功罪色々あったかもしれないし、断言できる立場でもなんでもないけど

少なくとも、この映画の中の彼らは
日本人を理解しようとする努力をしていた。

マッカーサー曰く、「制圧」ではなく「解放」だと。
(帰還後の選挙を睨んでの戦略もあったのかもしれないけど)



ただやはり
良くも悪くも、白・黒 ハッキリさせる文化の彼らに
日本人の「玉虫色」な文化、というのは、到底理解できないだろう。

このあたりは、外交ベタな日本、表現が苦手な日本・・
ああ今現在もそういうところ変わってないよ、って思い当たるフシが多々あるんだけれど
一方で、そういった「ハッキリとした目に見える形ではないけれど、ある種の精神性をジィっと守る姿勢」
というのは、なんとなくわかる・・。

普段は優しくて大人しくて無害である。
不本意な事を言われても、表立ってあからさまに反論しない。
(これは「和の精神」から来てるのかもしれないけど、外国人から見れば「反論しない」=「受け入れた」と取られる)
が、誇りや名誉を傷つけられた途端、民族一丸となって立ち向かおうとする魂。

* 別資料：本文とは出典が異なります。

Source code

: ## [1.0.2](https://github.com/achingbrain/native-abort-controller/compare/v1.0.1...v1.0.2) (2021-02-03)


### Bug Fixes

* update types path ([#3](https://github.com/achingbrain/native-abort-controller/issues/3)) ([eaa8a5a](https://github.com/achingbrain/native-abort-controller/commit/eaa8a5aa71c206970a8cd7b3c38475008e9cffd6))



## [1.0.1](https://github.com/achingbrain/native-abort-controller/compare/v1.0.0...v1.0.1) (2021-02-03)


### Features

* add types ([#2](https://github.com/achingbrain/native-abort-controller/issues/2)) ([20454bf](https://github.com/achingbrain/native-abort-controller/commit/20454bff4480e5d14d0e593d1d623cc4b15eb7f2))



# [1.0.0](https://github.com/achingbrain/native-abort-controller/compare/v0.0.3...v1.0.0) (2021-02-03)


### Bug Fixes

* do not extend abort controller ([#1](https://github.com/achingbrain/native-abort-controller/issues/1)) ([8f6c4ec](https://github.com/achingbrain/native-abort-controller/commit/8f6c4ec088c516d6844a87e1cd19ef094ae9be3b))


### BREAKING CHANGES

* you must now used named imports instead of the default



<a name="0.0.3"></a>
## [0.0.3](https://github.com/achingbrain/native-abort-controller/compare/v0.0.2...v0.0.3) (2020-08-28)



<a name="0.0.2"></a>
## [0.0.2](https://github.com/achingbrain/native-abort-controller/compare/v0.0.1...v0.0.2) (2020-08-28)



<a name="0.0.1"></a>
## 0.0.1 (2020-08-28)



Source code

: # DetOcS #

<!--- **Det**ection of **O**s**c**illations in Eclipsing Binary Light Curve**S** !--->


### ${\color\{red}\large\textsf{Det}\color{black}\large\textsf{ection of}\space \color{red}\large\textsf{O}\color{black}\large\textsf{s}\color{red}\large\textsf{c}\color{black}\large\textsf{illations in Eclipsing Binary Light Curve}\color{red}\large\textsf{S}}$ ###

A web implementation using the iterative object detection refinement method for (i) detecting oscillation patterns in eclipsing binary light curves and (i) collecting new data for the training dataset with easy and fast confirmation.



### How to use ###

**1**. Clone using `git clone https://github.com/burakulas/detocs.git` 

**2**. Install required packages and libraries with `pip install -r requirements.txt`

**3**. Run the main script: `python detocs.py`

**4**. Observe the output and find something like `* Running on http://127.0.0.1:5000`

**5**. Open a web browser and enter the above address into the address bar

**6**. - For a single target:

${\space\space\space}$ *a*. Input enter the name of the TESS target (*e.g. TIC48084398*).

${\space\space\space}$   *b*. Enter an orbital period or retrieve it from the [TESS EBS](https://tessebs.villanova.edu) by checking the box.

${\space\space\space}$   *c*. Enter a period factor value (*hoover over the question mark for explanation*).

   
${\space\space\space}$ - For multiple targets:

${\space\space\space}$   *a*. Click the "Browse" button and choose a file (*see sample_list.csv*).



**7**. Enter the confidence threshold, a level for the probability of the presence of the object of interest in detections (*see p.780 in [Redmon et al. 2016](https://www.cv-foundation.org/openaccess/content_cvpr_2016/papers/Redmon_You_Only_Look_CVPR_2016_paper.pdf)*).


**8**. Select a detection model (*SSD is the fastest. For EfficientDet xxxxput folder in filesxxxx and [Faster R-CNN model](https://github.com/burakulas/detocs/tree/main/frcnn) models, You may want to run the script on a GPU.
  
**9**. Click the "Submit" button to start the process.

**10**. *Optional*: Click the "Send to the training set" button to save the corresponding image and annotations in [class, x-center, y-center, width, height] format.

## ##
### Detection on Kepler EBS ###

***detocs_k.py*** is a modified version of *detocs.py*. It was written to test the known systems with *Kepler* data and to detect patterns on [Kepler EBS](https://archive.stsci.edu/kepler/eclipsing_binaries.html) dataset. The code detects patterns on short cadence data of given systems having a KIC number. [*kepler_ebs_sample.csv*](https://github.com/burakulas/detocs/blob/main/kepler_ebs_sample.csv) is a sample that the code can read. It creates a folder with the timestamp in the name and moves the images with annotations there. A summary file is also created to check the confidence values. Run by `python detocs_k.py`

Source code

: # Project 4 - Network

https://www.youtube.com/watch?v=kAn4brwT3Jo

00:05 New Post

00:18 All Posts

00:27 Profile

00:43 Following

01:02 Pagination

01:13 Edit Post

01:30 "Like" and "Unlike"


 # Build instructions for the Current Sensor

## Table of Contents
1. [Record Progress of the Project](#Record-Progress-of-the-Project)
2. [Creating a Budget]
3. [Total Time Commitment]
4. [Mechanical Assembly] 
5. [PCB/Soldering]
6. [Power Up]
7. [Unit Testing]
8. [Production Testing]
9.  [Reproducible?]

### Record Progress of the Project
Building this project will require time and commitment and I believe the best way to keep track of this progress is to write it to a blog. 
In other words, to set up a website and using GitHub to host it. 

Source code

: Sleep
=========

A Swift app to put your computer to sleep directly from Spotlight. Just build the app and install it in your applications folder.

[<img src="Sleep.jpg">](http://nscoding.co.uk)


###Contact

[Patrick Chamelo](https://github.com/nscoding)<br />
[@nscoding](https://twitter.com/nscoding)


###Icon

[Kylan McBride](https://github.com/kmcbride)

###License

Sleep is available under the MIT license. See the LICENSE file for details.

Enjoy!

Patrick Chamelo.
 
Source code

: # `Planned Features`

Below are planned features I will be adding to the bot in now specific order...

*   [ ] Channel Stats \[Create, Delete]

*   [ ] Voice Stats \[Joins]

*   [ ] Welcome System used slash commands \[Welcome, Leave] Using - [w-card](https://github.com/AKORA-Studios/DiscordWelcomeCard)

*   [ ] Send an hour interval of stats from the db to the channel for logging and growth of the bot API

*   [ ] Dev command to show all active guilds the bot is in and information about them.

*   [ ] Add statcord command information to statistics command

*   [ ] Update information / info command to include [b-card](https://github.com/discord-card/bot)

みたいなモノも。

これまたイマイチ、うまく表現できないんだけれど・・

あ、もしかして、こういうところが
外国人から揶揄される「ホンネとタテマエ」「二面性」と言われる所以なのかな・・?


「あやふやでありながら、確固としてる」

多分、こういうのって
外国人の目には、不思議に映るんだろうな、って思う。








ラスト近くの、天皇に謁見(面会)するマッカーサーの場面は圧巻。

これは、観てる方も、ちょっと緊張してしまう場面なのだけど

天皇の側近が
「目を合わせないこと」
「体に直接触れないこと」
などなど、謁見の作法を細かく教えるけれど

マッカーサーはあえて作法を無視し
自身の威厳を見せつけようとする。

それに対しての天皇の振る舞いが
戦後生まれの私ですら、涙ぐんでしまうような・・
思わず、厳粛で清らかな気持ちになってしまったというか・・

普段は気にした事もないのに
ああ、やっぱり私にも日本人の血が流れているんだな、と実感した。





ところで
フェラーズ准将の、恋物語の部分
アヤという日本女性の存在はフィクションで
原作にある日本女性は、恋愛関係ではないようなのだけれども
フェラーズに少なからずの影響を与えたのは事実のよう。

フィクションとはいえ
映画の中のアヤという女性は
とても綺麗で、はんなりと、しなやかで、奥ゆかしさと凛とした佇まいとほんのりとした色香があって・・

・・・アメリカ人って、こういう女性を理想的な日本女性像としてイメージしてるのかな(笑)



結局のところ

謎は解決したのかどうなのか・・
玉虫色の決着だったのかもしれないし

その後に行われた裁判自体も
物申せばキリがない話でもあるし
それこそ、玉虫色だと思うのだけれど・・


まあなんだかんだで
日本人の国民性や、外国人から見た日本観も、なかなか興味深かったし
また、天皇という存在を、改めて考えてみるいい機会にもなりました。




今まで見たアメリカ映画の中では
日本の描写に不自然さがなく、違和感少ないんじゃないかな、と思います。